# Exercise description
Please print, word for word, every line from the one that contains "right hip: (87, 336)" through the last line of the records, and nothing else.
Start of Materials provided
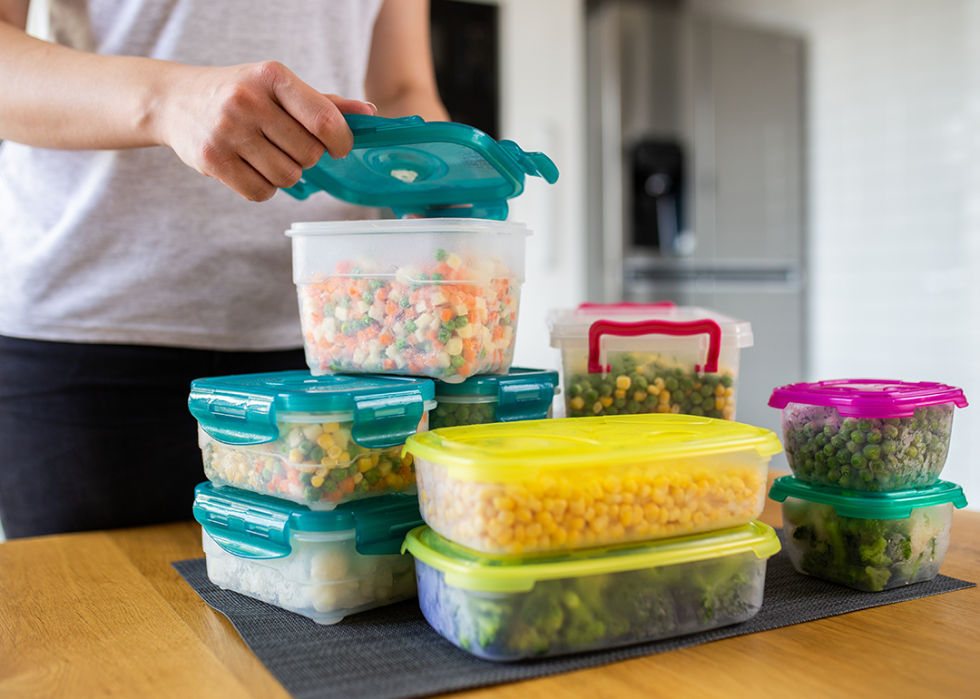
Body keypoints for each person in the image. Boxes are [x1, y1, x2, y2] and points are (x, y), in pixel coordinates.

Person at [0, 0, 449, 538]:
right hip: (87, 336)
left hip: (338, 343)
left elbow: (399, 87)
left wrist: (444, 178)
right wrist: (170, 100)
End of Materials provided
# Exercise output
right hip: (87, 336)
left hip: (338, 343)
left elbow: (399, 87)
left wrist: (444, 178)
right wrist: (170, 100)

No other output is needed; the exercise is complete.